I encountered Yann Martel’s Life of Pi with a chip on my shoulder, determined not to like it. A controversy whirled around it, not just because the premise was almost identical to Moacyr Scliar’s Max and the Cats, but because Martel -- though freely acknowledging the inspiration -- had been a total dick about it.
“Why put up with a brilliant premise ruined by a lesser writer?" Martel had said by way of explaining why he’d never read Scliar’s brilliant little book but took its idea for his own.
As an admirer of Scliar’s, I was disgusted by Martel and went into the pages of Pi looking for evidence of the lesser writer. What I found instead was a beautiful story that hooked me from the go: I loved the writing if not the writer.
And when I heard a movie was to be made of it, I was taken aback: What could this story about spirituality, about such a personal journey, render visually besides, well, a shipwrecked boy and a tiger on a boat? A story about loss -- and Pi loses everything: his family, his country, his purpose -- is marked by absence.
Forgive me my lack of imagination: Director Ang Lee and cinematographer Claudio Miranda have opened up this very insular story with a stunning visual palette. Indeed, it’s the best and most assured use of 3-D I’ve ever seen. There are so few of the usual attention grabbers and so many utterly breathtaking moments. The ocean itself, water, is almost a universe in itself: a peach colored mirror, a sky crowded with constellations, a tomb, a glass partition between life and death, earth and heaven. It’s a place of plenty and a black hole, a torment and cradle of divine grace.

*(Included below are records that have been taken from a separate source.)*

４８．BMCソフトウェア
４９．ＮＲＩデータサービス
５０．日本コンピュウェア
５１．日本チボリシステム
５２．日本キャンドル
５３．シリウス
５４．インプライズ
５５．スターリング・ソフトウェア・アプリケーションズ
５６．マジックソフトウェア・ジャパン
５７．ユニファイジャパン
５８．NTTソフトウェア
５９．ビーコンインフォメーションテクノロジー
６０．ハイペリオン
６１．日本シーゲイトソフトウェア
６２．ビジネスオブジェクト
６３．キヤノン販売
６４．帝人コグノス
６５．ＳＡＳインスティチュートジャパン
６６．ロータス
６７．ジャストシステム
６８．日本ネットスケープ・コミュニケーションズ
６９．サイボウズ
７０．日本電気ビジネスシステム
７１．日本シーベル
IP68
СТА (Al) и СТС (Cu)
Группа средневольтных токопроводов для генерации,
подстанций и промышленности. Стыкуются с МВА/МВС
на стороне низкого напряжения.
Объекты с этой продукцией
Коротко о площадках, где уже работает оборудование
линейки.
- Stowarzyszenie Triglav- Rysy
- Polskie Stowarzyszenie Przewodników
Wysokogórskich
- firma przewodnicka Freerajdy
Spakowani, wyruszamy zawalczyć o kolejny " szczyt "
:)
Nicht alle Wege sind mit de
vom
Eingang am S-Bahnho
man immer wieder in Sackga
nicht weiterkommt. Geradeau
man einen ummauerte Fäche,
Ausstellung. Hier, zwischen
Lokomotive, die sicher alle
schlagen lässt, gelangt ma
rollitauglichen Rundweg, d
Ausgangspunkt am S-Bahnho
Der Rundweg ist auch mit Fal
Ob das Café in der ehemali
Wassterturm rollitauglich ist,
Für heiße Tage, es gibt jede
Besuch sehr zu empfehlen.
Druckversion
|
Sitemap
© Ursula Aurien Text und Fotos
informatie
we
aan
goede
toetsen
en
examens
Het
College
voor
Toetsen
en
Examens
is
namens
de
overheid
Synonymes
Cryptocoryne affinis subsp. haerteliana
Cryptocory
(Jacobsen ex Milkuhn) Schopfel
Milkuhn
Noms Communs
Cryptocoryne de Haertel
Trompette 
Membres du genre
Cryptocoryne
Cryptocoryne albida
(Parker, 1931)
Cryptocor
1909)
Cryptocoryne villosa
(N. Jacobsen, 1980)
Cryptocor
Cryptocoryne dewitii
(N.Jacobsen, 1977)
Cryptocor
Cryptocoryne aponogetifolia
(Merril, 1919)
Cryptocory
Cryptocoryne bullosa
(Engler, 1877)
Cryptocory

And that tiger! Such a relentlessly unsentimental, un-Disneyed tiger -- the most discomforting source of comfort for Pi on his journey. A combination of CGI and footage of four different tigers, Richard Parker -- as he’s called -- is never Pi’s friend, is always savage and aways at least vaguely threatening (though Lee and Miranda keep most of the carnage offstage and at a distance, letting us experience the horror of it mostly through the terror on Pi’s face). Richard Parker is a carnivorous jungle beast, but one with a soul -- a soul whom Pi’s vegetarian Hindu/Catholic/Muslim soul recognizes.
The story is told in three parts and through a frame: the adult Pi tells a visiting writer the tale of his survival, a story the writer’s been told “would make you believe in God." So we know from the go that Pi survives, stealing a bit of tension from all the scenes in which Pi the castaway seems about to lose his battle with the elements.
The first part is set up and, in retrospect, sometimes feels like a different movie. Pi and his family live in Pondicherry, India, where his father is zoo keeper. His father is a man of reason, his mother a Hindu who inculcates her religion in her sons but is also open-minded enough to accept Pi’s interests in Catholicism and Islam. In fact, he practices all three, not by reconciling them but by accepting their specific beauties. Then his father decides to sell the zoo animals and move the family to Canada.
The second part is the 227 days that PI is lost at sea with Richard Parker, an epic adventure of survival and faith, after the ship his family is on sinks.
And the third and shortest -- and slowest -- segment comes after the rescue, when Pi is questioned by Japanese authorities about the shipwreck that set him on his course. The movie, like the book, ends with a question, less about what really happened out in the water than about our own natures. But in the movie, Suraj Sharma, the young actor who plays Pi, tips the answer in a different direction than the book. It's a subtle but significant shift, and in some ways, alters the movie's meaning.
I won’t spoil it for you. Read the book, see the movie. We can go get a cup of coffee later and talk about it.